**TASK REQUIREMENTS**
All of the records are to be copied out exactly, with nothing left out.

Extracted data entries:
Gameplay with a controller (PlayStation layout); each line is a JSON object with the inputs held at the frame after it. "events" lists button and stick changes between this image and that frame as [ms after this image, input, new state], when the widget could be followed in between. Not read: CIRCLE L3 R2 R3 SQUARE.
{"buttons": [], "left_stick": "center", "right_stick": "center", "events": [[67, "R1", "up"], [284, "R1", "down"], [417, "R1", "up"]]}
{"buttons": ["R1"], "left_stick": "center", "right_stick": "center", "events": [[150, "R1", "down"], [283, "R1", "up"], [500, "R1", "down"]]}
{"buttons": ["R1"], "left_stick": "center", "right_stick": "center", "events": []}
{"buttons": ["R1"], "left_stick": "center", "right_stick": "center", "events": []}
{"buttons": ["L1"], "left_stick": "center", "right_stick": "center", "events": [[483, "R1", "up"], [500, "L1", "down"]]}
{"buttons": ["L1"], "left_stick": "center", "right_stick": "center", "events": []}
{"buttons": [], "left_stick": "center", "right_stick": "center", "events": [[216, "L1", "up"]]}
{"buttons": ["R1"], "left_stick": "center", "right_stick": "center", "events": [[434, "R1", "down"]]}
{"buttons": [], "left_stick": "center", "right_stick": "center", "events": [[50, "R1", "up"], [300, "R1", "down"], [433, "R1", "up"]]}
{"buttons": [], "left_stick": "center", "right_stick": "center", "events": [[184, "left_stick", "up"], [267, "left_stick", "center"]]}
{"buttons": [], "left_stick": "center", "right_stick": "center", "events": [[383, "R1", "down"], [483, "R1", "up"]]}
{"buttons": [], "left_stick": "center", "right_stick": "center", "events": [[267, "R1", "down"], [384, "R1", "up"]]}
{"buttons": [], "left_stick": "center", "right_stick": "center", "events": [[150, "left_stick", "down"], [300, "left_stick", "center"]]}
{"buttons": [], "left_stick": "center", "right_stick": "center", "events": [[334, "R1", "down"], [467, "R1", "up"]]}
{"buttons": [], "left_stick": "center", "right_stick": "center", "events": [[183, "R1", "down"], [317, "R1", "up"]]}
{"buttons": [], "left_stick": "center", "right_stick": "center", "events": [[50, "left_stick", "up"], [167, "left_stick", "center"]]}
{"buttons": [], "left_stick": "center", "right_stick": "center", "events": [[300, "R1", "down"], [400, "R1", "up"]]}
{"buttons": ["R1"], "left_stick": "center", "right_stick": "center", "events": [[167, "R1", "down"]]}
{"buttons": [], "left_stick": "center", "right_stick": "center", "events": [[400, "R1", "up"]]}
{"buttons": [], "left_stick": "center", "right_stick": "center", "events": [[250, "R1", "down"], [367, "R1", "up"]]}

**RESPONSE**
Gameplay with a controller (PlayStation layout); each line is a JSON object with the inputs held at the frame after it. "events" lists button and stick changes between this image and that frame as [ms after this image, input, new state], when the widget could be followed in between. Not read: CIRCLE L3 R2 R3 SQUARE.
{"buttons": [], "left_stick": "center", "right_stick": "center", "events": [[67, "R1", "up"], [284, "R1", "down"], [417, "R1", "up"]]}
{"buttons": ["R1"], "left_stick": "center", "right_stick": "center", "events": [[150, "R1", "down"], [283, "R1", "up"], [500, "R1", "down"]]}
{"buttons": ["R1"], "left_stick": "center", "right_stick": "center", "events": []}
{"buttons": ["R1"], "left_stick": "center", "right_stick": "center", "events": []}
{"buttons": ["L1"], "left_stick": "center", "right_stick": "center", "events": [[483, "R1", "up"], [500, "L1", "down"]]}
{"buttons": ["L1"], "left_stick": "center", "right_stick": "center", "events": []}
{"buttons": [], "left_stick": "center", "right_stick": "center", "events": [[216, "L1", "up"]]}
{"buttons": ["R1"], "left_stick": "center", "right_stick": "center", "events": [[434, "R1", "down"]]}
{"buttons": [], "left_stick": "center", "right_stick": "center", "events": [[50, "R1", "up"], [300, "R1", "down"], [433, "R1", "up"]]}
{"buttons": [], "left_stick": "center", "right_stick": "center", "events": [[184, "left_stick", "up"], [267, "left_stick", "center"]]}
{"buttons": [], "left_stick": "center", "right_stick": "center", "events": [[383, "R1", "down"], [483, "R1", "up"]]}
{"buttons": [], "left_stick": "center", "right_stick": "center", "events": [[267, "R1", "down"], [384, "R1", "up"]]}
{"buttons": [], "left_stick": "center", "right_stick": "center", "events": [[150, "left_stick", "down"], [300, "left_stick", "center"]]}
{"buttons": [], "left_stick": "center", "right_stick": "center", "events": [[334, "R1", "down"], [467, "R1", "up"]]}
{"buttons": [], "left_stick": "center", "right_stick": "center", "events": [[183, "R1", "down"], [317, "R1", "up"]]}
{"buttons": [], "left_stick": "center", "right_stick": "center", "events": [[50, "left_stick", "up"], [167, "left_stick", "center"]]}
{"buttons": [], "left_stick": "center", "right_stick": "center", "events": [[300, "R1", "down"], [400, "R1", "up"]]}
{"buttons": ["R1"], "left_stick": "center", "right_stick": "center", "events": [[167, "R1", "down"]]}
{"buttons": [], "left_stick": "center", "right_stick": "center", "events": [[400, "R1", "up"]]}
{"buttons": [], "left_stick": "center", "right_stick": "center", "events": [[250, "R1", "down"], [367, "R1", "up"]]}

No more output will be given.